Em Berlim, série ‘It’s a Sin’ mostra como que a Aids abalou a vida gay
Produção britânica levou sua mistura de sensualidade e tragédia à edição virtual do festival alemão de cinema
são paulo Uma sequência de cenas de sexo catártica, com pernas entrelaçadas, bundas aparentes e parceiros de vários tipos nas mais diversas posições resume a energia e a intensidade do episódio inagural da minissérie “It’s a Sin”.
Minutos depois, vem um desfecho sombrio, que muda o tom da história. Um corpo inerte é deitado num caixão, depois que o personagem morre de uma “doença misteriosa”. A frieza apaga qualquer fogo que havia sobrado da festa orgástica de mais cedo, mas não é uma surpresa.
A Aids, o grande tema da produção, estava à espreita desde o primeiro segundo da trama da HBO Max, ainda sem previsão de estreia no Brasil.
Parte do Festival de Berlim, que acontece nesta semana em formato virtual, “It’s a Sin” foi aclamada no Reino Unido, quando estreou em janeiro, por seu retrato autêntico e doloroso da epidemia que ceifou tantas vidas a partir dos anos 1980, especialmente as LGBTs.
Os elogios vieram como surpresa para a equipe por trás da história. As gravações de “It’s a Sin” escaparam da Covid-19 por pouco, mas a realidade pandêmica fez com que seu diretor, Peter Hoar, se preocupasse quanto à disposição do espectador de encarar um vírus mortal nas telas.
“Mas o tom de ‘It’s a Sin’ e a situação atual trabalharam a nosso favor, porque no fim essa é uma história sobre a vida, o amor. Faz com que as pessoas reflitam que qualquer um poderia ter sido uma vítima lá atrás, assim como agora”, diz ele, por videoconferência.

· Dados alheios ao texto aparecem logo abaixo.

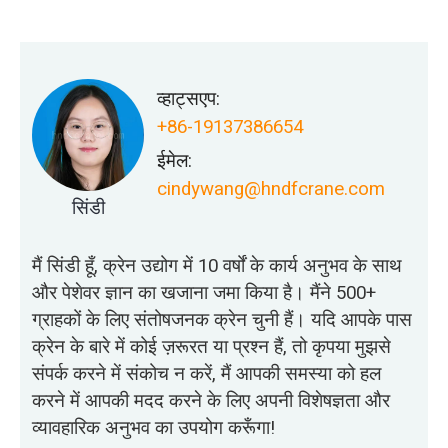
व्हाट्सएप:
+86-19137386654
ईमेल:
cindywang@hndfcrane.com
सिंडी
मैं सिंडी हूँ, क्रेन उद्योग में 10 वर्षों के कार्य अनुभव के साथ
और पेशेवर ज्ञान का खजाना जमा किया है। मैंने 500+
ग्राहकों के लिए संतोषजनक क्रेन चुनी हैं। यदि आपके पास
क्रेन के बारे में कोई ज़रूरत या प्रश्न हैं, तो कृपया मुझसे
संपर्क करने में संकोच न करें, मैं आपकी समस्या को हल
करने में आपकी मदद करने के लिए अपनी विशेषज्ञता और
व्यावहारिक अनुभव का उपयोग करूँगा!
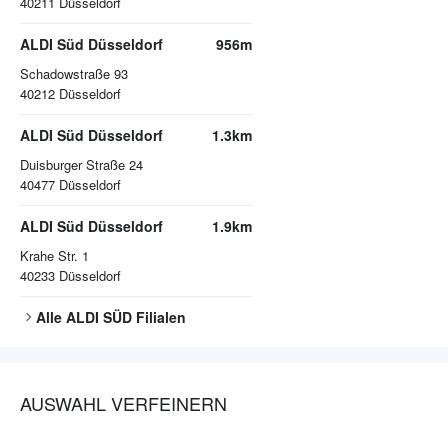
40211
Düsseldorf
ALDI Süd Düsseldorf
956m
Schadowstraße 93
40212
Düsseldorf
ALDI Süd Düsseldorf
1.3km
Duisburger Straße 24
40477
Düsseldorf
ALDI Süd Düsseldorf
1.9km
Krahe Str. 1
40233
Düsseldorf
Alle
ALDI SÜD
Filialen
AUSWAHL VERFEINERN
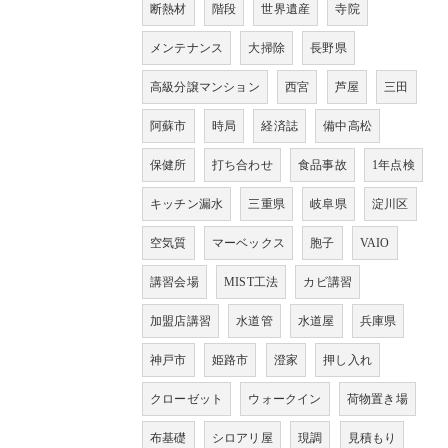
断熱材
階段
世界遺産
寺院
メンテナンス
大掃除
長野県
高級分譲マンション
西宮
芦屋
三田
阿蘇市
時局
経済誌
備中高松
保健所
打ち合わせ
食品事故
1年点検
キッチン漏水
三重県
岐阜県
淀川区
空気質
マーベックス
胞子
VAIO
講習会場
MIST工法
カビ講習
加盟店講習
水道管
水道屋
兵庫県
神戸市
姫路市
澄家
押し入れ
クローゼット
ウォークイン
荷物置き場
布基礎
シロアリ屋
現調
見積もり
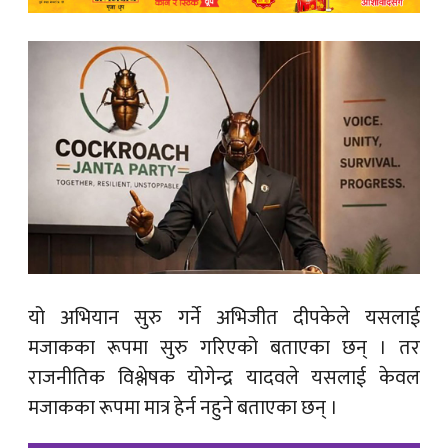
यो अभियान सुरु गर्ने अभिजीत दीपकेले यसलाई
मजाकका रूपमा सुरु गरिएको बताएका छन् । तर
राजनीतिक विश्लेषक योगेन्द्र यादवले यसलाई केवल
मजाकका रूपमा मात्र हेर्न नहुने बताएका छन् ।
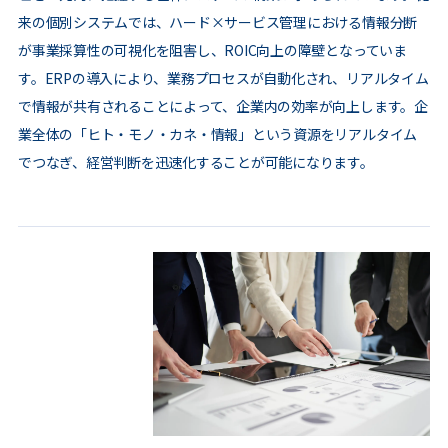
来の個別システムでは、ハード×サービス管理における情報分断
が事業採算性の可視化を阻害し、ROIC向上の障壁となっていま
す。ERPの導入により、業務プロセスが自動化され、リアルタイム
で情報が共有されることによって、企業内の効率が向上します。企
業全体の「ヒト・モノ・カネ・情報」という資源をリアルタイム
でつなぎ、経営判断を迅速化することが可能になります。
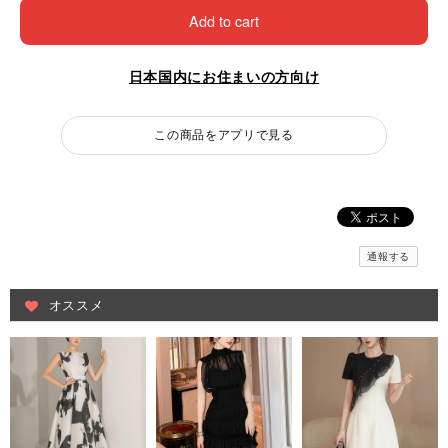
Add to cart
日本国内にお住まいの方向け
この商品をアプリで見る
通報する
オススメ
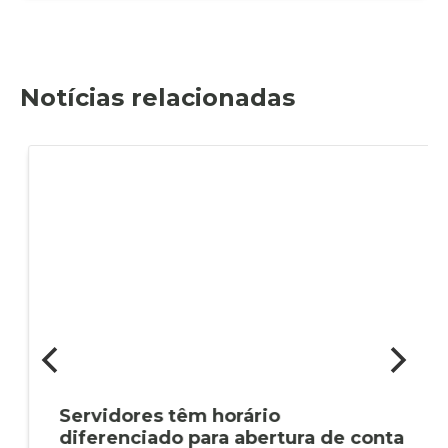
Notícias relacionadas
Servidores têm horário
diferenciado para abertura de conta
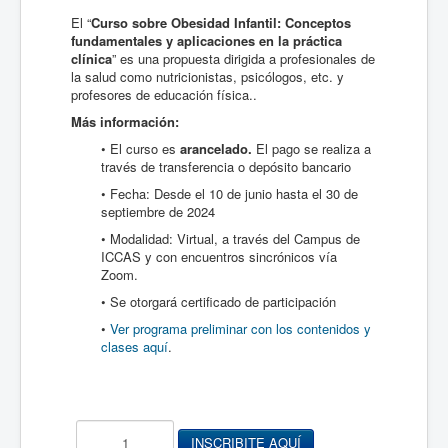
El “
Curso sobre Obesidad Infantil: Conceptos
fundamentales y aplicaciones en la práctica
clínica
” es una propuesta dirigida a profesionales de
la salud como nutricionistas, psicólogos, etc. y
profesores de educación física..
Más información:
• El curso es
arancelado.
El pago se realiza a
través de transferencia o depósito bancario
• Fecha: Desde el 10 de junio hasta el 30 de
septiembre de 2024
• Modalidad: Virtual, a través del Campus de
ICCAS y con encuentros sincrónicos vía
Zoom.
• Se otorgará certificado de participación
•
Ver programa preliminar con los contenidos y
clases aquí
.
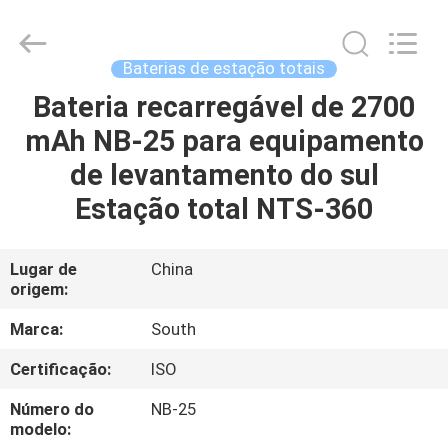
2026
Leo
Survey
Instrument
Co.,Ltd.
Baterias de estação totais
All
Rights
Bateria recarregável de 2700
CASA
Reserved.
mAh NB-25 para equipamento
PRODUTOS
de levantamento do sul
Estação total NTS-360
SOBRE
NÓS
Lugar de
China
origem:
EXCURSÃO
Marca:
South
DA
Certificação:
ISO
FÁBRICA
Número do
NB-25
modelo:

De fato, “It’s a Sin” não abandona a empolgação e a sensualidade nos seus outros quatro episódios, que cobrem uma década. Segundo Hoar e o criador da série, Russell T. Davies, era importante que os personagens mostrassem a potência do que foi a comunidade LGBT naqueles anos. E o que ela seria hoje, não fosse a doença que a devastou e a impregnou de mais estigma.
“Não queríamos drenar a vida e as cores, porque é justamente sobre isso que a série fala”, afirma Hoar. “Ela é sobre o amor gay jovem e o elenco é formado por pessoas que nós poderíamos ter perdido, se vivêssemos naquela época. Elas não fizeram nada de errado, só estavam se divertindo.”
À frente do grupo está Olly Alexander, vocalista da banda indie Years & Years. Ele vive Ritchie, um rapaz que abandona sua cidadezinha nos confins do Reino Unido para estudar em Londres. Dali em diante, ele vive uma vida muito, muito gay. Tudo graças ao Palácio Rosa, espécie de albergue com agenda cheia de festinhas e performances.
Lá, ele é vizinho de porta de Roscoe, que sai de casa de vestido depois que seus pais tentam curar sua homossexualidade, Colin, um tímido galês que trabalha nas alfaiatarias de Savile Row, e Ash, um descendente de indianos sexy e musculoso. E também tem Jill, sua melhor amiga e fiel escudeira. Participações especiais de figuras importantes do meio LGBT, como os atores Neil Patrick Harris e Stephen Fry, estão garantidas.
Em sua mistura de sensualidade, jovialidade e dor, “It’s a Sin” quer passar para o público o quão eletrizantes e cheios de possibilidades deveriam ter sido os anos 1980 para os LGBTs, sem esquecer o descaso com o qual a Aids, tachada de “doença gay”, foi tratada.
Muito além das transas e das festas babadeiras da nova série, a expectativa é que ela mostre um pouco de seu passado às gerações LGBTs mais novas. “Nosso objetivo nunca foi ensinar algo, mas eu acho que é importante conhecer nossa história”, diz Hoar.